PROVIDED TEXT:
********

1994 Calder Cup playoffs

Tournament details
- Dates: April 13 – May 29, 1994
- Teams: 12

Final positions
- Champions: Portland Pirates
- Runners-up: Moncton Hawks

= 1994 Calder Cup playoffs =

North American ice hockey tournament

The 1994 Calder Cup playoffs of the American Hockey League began on April 13, 1994. The twelve teams that qualified, four from each division, played best-of-seven series for division semifinals and division finals. The highest remaining seed received a bye for the third round while the other two remaining teams played a best-of-3 series, with the winner advancing to play the bye-team in a best-of-seven series for the Calder Cup. The Calder Cup Final ended on May 29, 1994, with the Portland Pirates defeating the Moncton Hawks four games to two to win the first Calder Cup in team history. Portland's Olaf Kolzig won the Jack A. Butterfield Trophy as AHL playoff MVP.

Portland's Mike Boback tied an AHL playoff record for points in a single playoff game by scoring 7 points (3 goals, 4 assists) in game 5 of the Northern division semifinal against the Albany River Rats.

==Playoff seeds==
After the 1993-94 AHL regular season, 12 teams qualified for the playoffs. The top four teams from each division qualified for the playoffs. The St. John's Maple Leafs finished the regular season with the best overall record.

********

BRIEF A:
Return each line of the listing that contains the word "common".
The hockey playoffs text and the listing that follows it are unrelated and should be treated separately.

INPUT RECORDS:
********

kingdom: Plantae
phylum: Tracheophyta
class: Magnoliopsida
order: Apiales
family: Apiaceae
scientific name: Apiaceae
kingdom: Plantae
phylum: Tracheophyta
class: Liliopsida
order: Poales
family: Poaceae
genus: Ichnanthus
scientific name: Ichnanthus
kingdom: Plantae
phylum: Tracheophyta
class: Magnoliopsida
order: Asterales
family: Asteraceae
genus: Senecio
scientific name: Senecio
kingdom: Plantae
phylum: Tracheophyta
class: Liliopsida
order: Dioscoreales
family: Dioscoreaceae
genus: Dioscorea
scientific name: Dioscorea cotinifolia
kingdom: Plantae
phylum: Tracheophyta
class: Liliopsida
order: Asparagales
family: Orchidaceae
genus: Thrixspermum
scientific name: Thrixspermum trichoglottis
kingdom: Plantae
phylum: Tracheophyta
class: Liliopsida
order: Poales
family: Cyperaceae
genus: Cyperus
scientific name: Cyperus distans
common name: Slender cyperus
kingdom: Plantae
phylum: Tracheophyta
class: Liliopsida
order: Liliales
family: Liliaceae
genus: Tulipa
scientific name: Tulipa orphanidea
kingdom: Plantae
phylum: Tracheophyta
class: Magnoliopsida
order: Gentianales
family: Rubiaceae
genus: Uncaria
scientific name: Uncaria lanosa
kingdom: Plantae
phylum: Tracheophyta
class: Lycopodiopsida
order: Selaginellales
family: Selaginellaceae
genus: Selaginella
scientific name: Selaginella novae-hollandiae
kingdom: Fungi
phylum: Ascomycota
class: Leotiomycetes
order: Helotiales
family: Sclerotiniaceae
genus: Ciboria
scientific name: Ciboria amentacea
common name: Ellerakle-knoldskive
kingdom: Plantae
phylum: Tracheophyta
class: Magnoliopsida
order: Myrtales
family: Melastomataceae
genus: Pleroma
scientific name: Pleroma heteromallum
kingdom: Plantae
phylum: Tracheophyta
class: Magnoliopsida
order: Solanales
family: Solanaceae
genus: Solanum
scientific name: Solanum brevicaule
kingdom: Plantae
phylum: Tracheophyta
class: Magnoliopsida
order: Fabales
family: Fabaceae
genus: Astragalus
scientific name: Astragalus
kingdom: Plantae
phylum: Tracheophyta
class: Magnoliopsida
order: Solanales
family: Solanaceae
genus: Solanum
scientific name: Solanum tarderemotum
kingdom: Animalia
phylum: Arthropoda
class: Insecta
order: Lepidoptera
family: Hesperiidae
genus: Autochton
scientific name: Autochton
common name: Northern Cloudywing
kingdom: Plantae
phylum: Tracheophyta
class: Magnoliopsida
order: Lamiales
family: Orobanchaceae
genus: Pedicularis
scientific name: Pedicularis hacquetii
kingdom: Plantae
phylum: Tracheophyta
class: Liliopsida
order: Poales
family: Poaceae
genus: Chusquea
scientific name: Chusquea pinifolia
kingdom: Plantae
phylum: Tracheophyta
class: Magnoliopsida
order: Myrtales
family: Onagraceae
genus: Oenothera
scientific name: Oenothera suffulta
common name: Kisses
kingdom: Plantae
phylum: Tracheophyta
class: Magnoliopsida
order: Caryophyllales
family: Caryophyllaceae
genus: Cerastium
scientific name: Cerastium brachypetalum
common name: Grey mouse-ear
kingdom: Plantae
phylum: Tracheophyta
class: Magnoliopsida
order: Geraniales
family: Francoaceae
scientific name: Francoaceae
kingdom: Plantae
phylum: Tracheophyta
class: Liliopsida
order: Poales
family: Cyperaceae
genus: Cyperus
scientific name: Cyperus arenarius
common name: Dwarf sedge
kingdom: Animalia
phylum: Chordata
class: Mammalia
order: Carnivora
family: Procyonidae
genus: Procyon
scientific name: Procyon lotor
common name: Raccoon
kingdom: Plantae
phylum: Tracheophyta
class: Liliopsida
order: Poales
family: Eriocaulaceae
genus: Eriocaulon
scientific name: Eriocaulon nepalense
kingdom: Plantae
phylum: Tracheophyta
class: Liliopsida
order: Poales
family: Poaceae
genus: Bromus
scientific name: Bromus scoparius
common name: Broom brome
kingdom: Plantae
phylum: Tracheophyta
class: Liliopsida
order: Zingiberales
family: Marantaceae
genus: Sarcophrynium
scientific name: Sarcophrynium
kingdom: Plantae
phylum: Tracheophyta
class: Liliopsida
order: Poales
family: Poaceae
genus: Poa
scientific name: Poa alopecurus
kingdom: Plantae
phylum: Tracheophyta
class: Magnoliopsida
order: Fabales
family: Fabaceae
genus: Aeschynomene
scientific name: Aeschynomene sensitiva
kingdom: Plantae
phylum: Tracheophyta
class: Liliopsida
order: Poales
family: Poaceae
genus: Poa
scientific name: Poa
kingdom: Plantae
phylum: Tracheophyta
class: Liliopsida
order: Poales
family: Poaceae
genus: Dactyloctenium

********

BRIEF B:
Answer these questions using the hockey playoffs text:
(i) On what date did the Calder Cup Final end?
(ii) Who won the Jack A. Butterfield Trophy as AHL playoff MVP?
(iii) Which team finished the regular season with the best overall record?

EXERCISE RESULT A:
common name: Slender cyperus
common name: Ellerakle-knoldskive
common name: Northern Cloudywing
common name: Kisses
common name: Grey mouse-ear
common name: Dwarf sedge
common name: Raccoon
common name: Broom brome

EXERCISE RESULT B:
(i) May 29, 1994
(ii) Olaf Kolzig
(iii) The St. John's Maple Leafs